The neo-Slavophils made their voice heard through the notorious critic V. Kozhanov. He began with the wonderful statement that even in olden times the supporters of the idea ‘Moscow is the Third Rome’, which gave ideological justification for the ‘right’ of the Russian state to world domination, were ‘the most advanced people of their time’.100 Russian ‘originality’ was ‘not in the least identical with conservatism’, Kozhanov affirmed, and one ought not to make nasty parallels with the Black Hundreds.101

A. Yanov sees the main flaw in Slavophilism as the utopian character of their social programme. But was not the Westernists’ idea of transplanting European ways on to Russian soil utopian? Or is A. Yanov saying that the revolution of 1905, and, still more, that of 1917, transformed Russia in the image of Western Europe?102

sneered Kozhanov, thinking that Yanov would be unable to answer him in the censored press. What was utopian, argued this champion of ‘originality’, was not the idea of a special Russian road but the hope of bringing European democracy and political freedom on to Russian soil. Kozhanov lauded ‘the thousand-years’ tradition of Russian thought’ whose exponents were the Slavophils, with their anti-individualism, their ‘people’s idea’. Western observers noted with interest that ‘the religious aspects of Slavophilism were certainly not dismissed by the contributors to the symposium.’103 It was typical that nobody here took it upon him- or herself to criticize the Slavophils on that account — so great was aversion to the official atheist propaganda.

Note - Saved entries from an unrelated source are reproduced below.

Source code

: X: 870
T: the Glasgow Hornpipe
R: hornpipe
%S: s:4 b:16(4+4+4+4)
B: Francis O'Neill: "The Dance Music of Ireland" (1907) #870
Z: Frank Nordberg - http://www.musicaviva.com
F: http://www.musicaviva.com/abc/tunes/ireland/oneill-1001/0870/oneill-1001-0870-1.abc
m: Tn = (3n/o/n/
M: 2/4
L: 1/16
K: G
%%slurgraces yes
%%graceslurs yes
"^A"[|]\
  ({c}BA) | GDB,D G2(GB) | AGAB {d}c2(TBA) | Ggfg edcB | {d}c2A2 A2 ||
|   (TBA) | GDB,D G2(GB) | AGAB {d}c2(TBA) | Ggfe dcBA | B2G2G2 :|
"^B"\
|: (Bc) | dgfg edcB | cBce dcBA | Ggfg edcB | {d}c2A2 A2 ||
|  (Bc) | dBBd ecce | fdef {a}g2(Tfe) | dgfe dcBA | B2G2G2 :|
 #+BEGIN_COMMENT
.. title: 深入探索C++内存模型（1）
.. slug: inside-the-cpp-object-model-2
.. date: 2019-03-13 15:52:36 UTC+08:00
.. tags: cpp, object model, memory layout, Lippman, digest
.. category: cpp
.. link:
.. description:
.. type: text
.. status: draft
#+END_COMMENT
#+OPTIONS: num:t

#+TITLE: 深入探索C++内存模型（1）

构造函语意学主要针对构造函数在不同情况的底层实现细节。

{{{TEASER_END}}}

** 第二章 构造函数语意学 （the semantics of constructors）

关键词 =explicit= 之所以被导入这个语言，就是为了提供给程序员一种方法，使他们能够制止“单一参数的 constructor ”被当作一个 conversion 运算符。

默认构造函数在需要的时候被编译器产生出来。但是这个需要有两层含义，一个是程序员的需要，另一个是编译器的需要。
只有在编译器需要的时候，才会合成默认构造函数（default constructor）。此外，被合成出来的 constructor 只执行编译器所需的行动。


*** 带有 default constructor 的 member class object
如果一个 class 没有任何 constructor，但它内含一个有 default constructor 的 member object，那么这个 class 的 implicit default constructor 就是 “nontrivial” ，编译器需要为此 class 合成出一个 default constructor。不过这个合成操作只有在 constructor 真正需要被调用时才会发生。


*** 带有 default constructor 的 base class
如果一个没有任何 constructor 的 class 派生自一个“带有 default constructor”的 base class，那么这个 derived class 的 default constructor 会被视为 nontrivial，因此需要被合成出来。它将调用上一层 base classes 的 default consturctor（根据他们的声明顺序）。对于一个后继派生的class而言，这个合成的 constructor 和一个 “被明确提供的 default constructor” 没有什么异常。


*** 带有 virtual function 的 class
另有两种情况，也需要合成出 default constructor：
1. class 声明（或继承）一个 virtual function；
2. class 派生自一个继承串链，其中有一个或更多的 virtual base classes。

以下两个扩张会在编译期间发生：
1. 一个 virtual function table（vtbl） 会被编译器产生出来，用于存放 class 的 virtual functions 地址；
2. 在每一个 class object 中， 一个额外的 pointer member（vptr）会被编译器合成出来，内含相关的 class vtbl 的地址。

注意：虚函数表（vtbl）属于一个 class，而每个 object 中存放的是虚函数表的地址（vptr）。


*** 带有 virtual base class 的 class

Finally, Kozhanov drew the general conclusion that it is Western thought, which has given birth to existentialism, that is based on an ‘irrationalist, anti-scientific disposition’, whereas ‘Slavophilism, in contrast to the existentialist philosophy, was imbued with the sense of historicism.’104 Hitherto it had been supposed that the idea of a possible return to the past which was cultivated by the Slavophils was anti-historical, but for Kozhanov — fully in the spirit of Stalinism — it was the nationalist utopia that was to be declared the only scientific and historical one.